Information —
=-=-=

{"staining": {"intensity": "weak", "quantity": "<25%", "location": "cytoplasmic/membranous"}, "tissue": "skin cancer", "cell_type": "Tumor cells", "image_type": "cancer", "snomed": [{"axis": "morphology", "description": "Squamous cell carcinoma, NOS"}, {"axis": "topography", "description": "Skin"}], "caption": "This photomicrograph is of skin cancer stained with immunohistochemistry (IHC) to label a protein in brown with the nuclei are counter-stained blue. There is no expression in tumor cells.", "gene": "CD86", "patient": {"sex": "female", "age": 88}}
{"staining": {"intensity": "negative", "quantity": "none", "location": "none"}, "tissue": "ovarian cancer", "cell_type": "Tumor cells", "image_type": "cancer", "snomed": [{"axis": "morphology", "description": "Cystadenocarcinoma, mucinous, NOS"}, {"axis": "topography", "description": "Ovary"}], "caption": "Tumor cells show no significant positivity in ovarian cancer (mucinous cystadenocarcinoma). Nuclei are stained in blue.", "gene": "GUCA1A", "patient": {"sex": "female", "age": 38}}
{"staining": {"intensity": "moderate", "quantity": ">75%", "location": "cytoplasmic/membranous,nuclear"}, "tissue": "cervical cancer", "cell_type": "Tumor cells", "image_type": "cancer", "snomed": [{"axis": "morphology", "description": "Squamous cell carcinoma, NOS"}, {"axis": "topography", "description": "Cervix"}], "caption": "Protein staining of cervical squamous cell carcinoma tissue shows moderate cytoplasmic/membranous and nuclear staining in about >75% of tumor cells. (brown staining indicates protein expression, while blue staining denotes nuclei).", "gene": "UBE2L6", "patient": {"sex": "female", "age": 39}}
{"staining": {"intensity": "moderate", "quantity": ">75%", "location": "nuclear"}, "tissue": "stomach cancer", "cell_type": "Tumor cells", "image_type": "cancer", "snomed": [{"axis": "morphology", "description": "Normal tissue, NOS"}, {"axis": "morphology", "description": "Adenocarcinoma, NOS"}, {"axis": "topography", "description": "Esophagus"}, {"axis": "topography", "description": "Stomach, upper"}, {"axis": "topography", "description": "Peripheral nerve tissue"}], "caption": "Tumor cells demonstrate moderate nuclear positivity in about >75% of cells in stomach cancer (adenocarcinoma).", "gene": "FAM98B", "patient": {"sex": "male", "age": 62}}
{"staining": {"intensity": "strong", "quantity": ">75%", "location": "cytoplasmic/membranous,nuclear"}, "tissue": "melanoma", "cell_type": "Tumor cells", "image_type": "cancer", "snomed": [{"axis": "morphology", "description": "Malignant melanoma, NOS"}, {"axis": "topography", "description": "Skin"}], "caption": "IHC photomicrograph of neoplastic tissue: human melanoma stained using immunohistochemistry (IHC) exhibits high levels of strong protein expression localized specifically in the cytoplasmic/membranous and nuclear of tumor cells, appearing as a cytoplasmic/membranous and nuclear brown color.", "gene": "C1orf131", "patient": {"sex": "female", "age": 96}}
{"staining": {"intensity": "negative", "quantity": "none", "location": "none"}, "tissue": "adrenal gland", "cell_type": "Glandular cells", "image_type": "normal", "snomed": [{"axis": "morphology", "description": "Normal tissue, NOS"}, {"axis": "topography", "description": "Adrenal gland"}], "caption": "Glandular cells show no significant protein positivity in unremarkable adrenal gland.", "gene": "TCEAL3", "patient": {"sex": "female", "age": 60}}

=-=-=

Your assignment — So that nothing is lost, return the listing exactly and completely.

Response area —
{"staining": {"intensity": "weak", "quantity": "<25%", "location": "cytoplasmic/membranous"}, "tissue": "skin cancer", "cell_type": "Tumor cells", "image_type": "cancer", "snomed": [{"axis": "morphology", "description": "Squamous cell carcinoma, NOS"}, {"axis": "topography", "description": "Skin"}], "caption": "This photomicrograph is of skin cancer stained with immunohistochemistry (IHC) to label a protein in brown with the nuclei are counter-stained blue. There is no expression in tumor cells.", "gene": "CD86", "patient": {"sex": "female", "age": 88}}
{"staining": {"intensity": "negative", "quantity": "none", "location": "none"}, "tissue": "ovarian cancer", "cell_type": "Tumor cells", "image_type": "cancer", "snomed": [{"axis": "morphology", "description": "Cystadenocarcinoma, mucinous, NOS"}, {"axis": "topography", "description": "Ovary"}], "caption": "Tumor cells show no significant positivity in ovarian cancer (mucinous cystadenocarcinoma). Nuclei are stained in blue.", "gene": "GUCA1A", "patient": {"sex": "female", "age": 38}}
{"staining": {"intensity": "moderate", "quantity": ">75%", "location": "cytoplasmic/membranous,nuclear"}, "tissue": "cervical cancer", "cell_type": "Tumor cells", "image_type": "cancer", "snomed": [{"axis": "morphology", "description": "Squamous cell carcinoma, NOS"}, {"axis": "topography", "description": "Cervix"}], "caption": "Protein staining of cervical squamous cell carcinoma tissue shows moderate cytoplasmic/membranous and nuclear staining in about >75% of tumor cells. (brown staining indicates protein expression, while blue staining denotes nuclei).", "gene": "UBE2L6", "patient": {"sex": "female", "age": 39}}
{"staining": {"intensity": "moderate", "quantity": ">75%", "location": "nuclear"}, "tissue": "stomach cancer", "cell_type": "Tumor cells", "image_type": "cancer", "snomed": [{"axis": "morphology", "description": "Normal tissue, NOS"}, {"axis": "morphology", "description": "Adenocarcinoma, NOS"}, {"axis": "topography", "description": "Esophagus"}, {"axis": "topography", "description": "Stomach, upper"}, {"axis": "topography", "description": "Peripheral nerve tissue"}], "caption": "Tumor cells demonstrate moderate nuclear positivity in about >75% of cells in stomach cancer (adenocarcinoma).", "gene": "FAM98B", "patient": {"sex": "male", "age": 62}}
{"staining": {"intensity": "strong", "quantity": ">75%", "location": "cytoplasmic/membranous,nuclear"}, "tissue": "melanoma", "cell_type": "Tumor cells", "image_type": "cancer", "snomed": [{"axis": "morphology", "description": "Malignant melanoma, NOS"}, {"axis": "topography", "description": "Skin"}], "caption": "IHC photomicrograph of neoplastic tissue: human melanoma stained using immunohistochemistry (IHC) exhibits high levels of strong protein expression localized specifically in the cytoplasmic/membranous and nuclear of tumor cells, appearing as a cytoplasmic/membranous and nuclear brown color.", "gene": "C1orf131", "patient": {"sex": "female", "age": 96}}
{"staining": {"intensity": "negative", "quantity": "none", "location": "none"}, "tissue": "adrenal gland", "cell_type": "Glandular cells", "image_type": "normal", "snomed": [{"axis": "morphology", "description": "Normal tissue, NOS"}, {"axis": "topography", "description": "Adrenal gland"}], "caption": "Glandular cells show no significant protein positivity in unremarkable adrenal gland.", "gene": "TCEAL3", "patient": {"sex": "female", "age": 60}}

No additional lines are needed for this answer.